Autoantibodies anti-T4 presence was confirmed using PEG precipitation and dilution methods, following an in house protocol based in the radioactivity measurement of the precipitant after addition of Polyethylene glycol solution 20% w/v in water to the serum patient and serum negative control previously incubated with I-125 radiolabeled -Thyroxine in the same run. Serum patient was found to be positive with a percentage of 77.4% of fixation (positive if higher than 10%). Control negative serum showed a percentage of 5% of fixation. Auto-antibodies anti-T3 were negative following the same in house protocol. The patient sample was PEG-precipitated in order to confirm the autoantibodies anti-T4 interference in FT4 Advia Centaur assay with a validated in-house protocol in an Advia centaur platform. We selected a patient control specimen with a very low FT4 concentration like Blank and another patient control specimen with very high FT4 concentration. To compare both, the matrix effect by PEG in Advia centaur acrydinium-ester label and the behaviour of a sample in the same patient range after PEG precipitation. The antibody interference gave a very discordant result before and after PEG precipitation in the patient’s problem specimen. No relevant disagreement was found in the control specimens before and after PEG precipitation.

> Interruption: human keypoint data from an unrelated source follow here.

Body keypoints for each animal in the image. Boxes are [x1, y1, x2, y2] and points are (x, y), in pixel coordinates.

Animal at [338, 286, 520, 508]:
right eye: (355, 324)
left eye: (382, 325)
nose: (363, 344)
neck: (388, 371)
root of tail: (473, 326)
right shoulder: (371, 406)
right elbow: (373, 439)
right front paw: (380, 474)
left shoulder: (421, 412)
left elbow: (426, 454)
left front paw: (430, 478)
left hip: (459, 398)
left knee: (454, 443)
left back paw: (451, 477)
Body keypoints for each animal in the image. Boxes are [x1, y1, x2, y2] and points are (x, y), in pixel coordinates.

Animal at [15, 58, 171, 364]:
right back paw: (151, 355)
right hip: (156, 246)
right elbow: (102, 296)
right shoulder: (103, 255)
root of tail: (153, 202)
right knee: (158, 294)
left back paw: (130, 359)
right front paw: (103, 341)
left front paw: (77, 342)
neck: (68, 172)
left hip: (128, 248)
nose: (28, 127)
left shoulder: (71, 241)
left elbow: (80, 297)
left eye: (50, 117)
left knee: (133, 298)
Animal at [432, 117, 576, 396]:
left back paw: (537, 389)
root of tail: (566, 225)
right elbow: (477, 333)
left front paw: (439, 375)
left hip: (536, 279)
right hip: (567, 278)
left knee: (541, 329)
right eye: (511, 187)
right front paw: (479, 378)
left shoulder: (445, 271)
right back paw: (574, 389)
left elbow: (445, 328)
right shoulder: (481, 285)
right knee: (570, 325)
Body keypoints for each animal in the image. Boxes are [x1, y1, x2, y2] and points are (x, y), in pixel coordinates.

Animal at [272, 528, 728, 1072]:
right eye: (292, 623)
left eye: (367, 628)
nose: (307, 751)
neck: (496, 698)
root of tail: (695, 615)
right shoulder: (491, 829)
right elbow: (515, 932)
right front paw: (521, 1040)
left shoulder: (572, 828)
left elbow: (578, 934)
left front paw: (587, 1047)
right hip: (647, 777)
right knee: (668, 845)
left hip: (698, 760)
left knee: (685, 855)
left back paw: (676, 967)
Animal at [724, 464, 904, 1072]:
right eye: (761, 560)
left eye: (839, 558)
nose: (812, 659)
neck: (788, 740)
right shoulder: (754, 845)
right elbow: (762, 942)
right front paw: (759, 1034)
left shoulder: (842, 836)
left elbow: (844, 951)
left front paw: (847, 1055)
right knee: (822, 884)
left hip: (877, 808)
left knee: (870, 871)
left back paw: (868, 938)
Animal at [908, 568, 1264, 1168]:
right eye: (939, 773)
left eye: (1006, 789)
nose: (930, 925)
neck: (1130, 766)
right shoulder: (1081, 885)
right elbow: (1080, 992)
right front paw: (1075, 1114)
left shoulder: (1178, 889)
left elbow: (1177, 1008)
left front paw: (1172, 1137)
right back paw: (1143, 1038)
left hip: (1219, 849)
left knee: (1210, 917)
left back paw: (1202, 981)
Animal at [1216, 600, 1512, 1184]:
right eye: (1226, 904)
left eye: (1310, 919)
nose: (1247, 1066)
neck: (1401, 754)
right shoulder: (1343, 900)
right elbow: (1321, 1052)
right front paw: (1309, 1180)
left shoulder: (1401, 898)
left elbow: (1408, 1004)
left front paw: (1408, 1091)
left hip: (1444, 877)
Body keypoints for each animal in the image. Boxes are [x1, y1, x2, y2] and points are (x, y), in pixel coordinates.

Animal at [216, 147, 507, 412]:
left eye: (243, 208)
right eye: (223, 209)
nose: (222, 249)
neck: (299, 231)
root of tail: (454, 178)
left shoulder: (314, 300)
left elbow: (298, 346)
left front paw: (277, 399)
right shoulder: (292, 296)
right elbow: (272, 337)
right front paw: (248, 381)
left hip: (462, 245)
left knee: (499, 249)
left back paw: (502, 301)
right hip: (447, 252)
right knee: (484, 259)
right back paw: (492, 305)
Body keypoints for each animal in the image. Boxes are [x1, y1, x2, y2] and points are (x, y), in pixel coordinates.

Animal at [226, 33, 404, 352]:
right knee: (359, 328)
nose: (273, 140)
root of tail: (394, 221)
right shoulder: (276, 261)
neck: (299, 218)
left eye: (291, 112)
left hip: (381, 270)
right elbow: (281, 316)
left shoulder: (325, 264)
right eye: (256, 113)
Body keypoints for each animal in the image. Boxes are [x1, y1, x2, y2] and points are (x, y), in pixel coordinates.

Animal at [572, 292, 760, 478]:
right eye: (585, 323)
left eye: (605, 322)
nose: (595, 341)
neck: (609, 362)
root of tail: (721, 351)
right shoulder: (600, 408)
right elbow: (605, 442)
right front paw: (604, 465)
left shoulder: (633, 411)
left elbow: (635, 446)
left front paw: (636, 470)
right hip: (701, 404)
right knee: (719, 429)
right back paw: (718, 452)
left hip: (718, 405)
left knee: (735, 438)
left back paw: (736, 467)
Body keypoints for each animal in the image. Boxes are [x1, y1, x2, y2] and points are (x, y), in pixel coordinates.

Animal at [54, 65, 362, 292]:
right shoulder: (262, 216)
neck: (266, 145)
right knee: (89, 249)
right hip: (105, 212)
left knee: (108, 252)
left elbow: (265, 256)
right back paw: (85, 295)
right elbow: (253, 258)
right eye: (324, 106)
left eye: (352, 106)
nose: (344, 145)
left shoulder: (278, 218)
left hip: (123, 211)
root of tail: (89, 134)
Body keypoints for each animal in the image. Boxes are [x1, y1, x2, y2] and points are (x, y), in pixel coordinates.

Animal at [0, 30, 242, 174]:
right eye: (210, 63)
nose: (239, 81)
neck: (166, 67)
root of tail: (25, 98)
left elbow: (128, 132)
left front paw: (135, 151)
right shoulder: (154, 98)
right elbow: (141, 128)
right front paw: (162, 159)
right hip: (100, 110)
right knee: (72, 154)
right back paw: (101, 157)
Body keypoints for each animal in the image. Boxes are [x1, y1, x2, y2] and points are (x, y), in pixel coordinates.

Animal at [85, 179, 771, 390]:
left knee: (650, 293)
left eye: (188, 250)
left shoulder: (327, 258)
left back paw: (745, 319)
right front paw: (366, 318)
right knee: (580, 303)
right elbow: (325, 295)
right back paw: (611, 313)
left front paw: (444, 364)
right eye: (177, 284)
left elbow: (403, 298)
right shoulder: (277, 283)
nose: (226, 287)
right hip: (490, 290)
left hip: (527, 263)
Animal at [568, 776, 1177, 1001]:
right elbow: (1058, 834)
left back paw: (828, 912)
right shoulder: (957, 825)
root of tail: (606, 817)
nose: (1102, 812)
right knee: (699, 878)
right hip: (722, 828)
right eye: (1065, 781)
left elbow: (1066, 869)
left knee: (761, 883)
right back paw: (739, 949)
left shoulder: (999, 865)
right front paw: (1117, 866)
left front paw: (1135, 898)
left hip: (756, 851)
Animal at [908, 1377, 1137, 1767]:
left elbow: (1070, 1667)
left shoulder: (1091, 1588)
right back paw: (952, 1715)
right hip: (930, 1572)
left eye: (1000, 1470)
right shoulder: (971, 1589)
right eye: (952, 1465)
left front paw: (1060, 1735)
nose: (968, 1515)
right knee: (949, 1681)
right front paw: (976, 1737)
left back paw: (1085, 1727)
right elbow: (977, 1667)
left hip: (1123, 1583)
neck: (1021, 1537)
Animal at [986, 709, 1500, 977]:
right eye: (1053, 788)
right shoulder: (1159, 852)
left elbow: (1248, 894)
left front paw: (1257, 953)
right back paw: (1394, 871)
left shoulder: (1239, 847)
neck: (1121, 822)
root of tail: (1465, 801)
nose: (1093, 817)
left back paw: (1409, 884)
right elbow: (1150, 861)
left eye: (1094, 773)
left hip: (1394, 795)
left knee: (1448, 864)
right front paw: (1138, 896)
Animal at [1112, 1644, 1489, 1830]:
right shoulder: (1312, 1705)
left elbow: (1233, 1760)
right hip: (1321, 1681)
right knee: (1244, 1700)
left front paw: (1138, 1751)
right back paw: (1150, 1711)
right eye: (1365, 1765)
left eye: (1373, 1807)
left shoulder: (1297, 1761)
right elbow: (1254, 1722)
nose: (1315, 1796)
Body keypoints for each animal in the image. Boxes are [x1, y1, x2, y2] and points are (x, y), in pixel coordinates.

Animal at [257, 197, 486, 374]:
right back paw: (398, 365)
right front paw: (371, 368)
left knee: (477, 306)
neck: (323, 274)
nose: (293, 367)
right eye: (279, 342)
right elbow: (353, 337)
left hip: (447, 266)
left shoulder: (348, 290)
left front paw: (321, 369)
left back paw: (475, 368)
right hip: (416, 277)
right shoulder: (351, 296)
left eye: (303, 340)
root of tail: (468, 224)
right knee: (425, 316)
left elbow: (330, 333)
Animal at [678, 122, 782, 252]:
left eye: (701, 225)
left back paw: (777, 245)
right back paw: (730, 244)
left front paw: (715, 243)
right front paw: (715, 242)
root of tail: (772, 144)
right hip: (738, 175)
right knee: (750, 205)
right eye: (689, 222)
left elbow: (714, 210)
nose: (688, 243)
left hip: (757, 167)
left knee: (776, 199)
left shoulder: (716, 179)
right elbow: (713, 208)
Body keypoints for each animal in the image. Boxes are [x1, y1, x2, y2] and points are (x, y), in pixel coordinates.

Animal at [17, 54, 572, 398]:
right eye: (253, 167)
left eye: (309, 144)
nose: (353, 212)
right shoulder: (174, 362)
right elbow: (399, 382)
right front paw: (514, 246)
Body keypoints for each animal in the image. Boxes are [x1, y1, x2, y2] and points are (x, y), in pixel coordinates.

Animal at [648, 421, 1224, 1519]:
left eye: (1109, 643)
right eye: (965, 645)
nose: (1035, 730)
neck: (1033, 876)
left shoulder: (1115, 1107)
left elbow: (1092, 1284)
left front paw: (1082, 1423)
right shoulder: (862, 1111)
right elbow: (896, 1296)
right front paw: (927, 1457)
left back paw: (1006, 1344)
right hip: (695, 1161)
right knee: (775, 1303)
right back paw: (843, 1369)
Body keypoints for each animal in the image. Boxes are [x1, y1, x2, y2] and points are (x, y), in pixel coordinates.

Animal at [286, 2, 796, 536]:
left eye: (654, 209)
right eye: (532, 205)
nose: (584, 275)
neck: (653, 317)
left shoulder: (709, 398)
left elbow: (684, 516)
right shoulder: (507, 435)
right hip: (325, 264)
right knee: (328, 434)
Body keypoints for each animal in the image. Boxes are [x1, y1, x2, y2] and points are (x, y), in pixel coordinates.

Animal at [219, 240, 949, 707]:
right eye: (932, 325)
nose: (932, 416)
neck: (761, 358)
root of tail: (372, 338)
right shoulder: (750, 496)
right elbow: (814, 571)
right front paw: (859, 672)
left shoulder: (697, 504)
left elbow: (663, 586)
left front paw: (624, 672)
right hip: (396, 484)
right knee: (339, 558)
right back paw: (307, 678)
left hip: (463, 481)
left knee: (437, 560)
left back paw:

To further evaluate the antibody interference, we performed a double-dilution test in order to confirm the T4-autoantibodies interference in the Advia centaur platform. We did this by using a very low FT4 level pool from hypothyroid patients as a zero diluent and patient´s control specimens without FT4 test interference as well as a very high FT4 level. All of them were analyzed at the same run. The patient sample showed a non-linear increase in the FT4 level due to the decreasing title of high avidity interfering T4-autoantibodies after double-dilution test (
Table 1). Finally, total T4 and T3 levels were also analyzed in Advia centaur platform in order to detect interference in total thyroid hormones. No relevant discordance was detected after the total T4 and total T3 quantification in Advia centaur platform respect the FT4 and FT3 hormones in the same platform and patient’ specimen. The total T4 level was 67.9 µg/dL (4.5 - 10.9) and the total T3 was 1.43 ng/mL (0.6 - 1.81). PEG precipitation and dilution tests were performed (
Table 1). Patient specimen showed a very low PEG precipitated recovery, which accounted for the PEG eliminated interference probably owing to the antiT4-autoantibodies. We speculate that the high title and high avidity patient index anti T4 autoantibodies were quenching the T4 coated paramagnetic solid phase beads, displacing the low title monoclonal mouse anti T4 from the binding site in the T4 molecule. After washing the monoclonal acrydinium labeled mouse, antiT4-antibodies were discarded and no signal was detected in the competitive assay, which explained the high Total T4 concentration observed in the patient sample in the Advia centaur platform total T4 assay.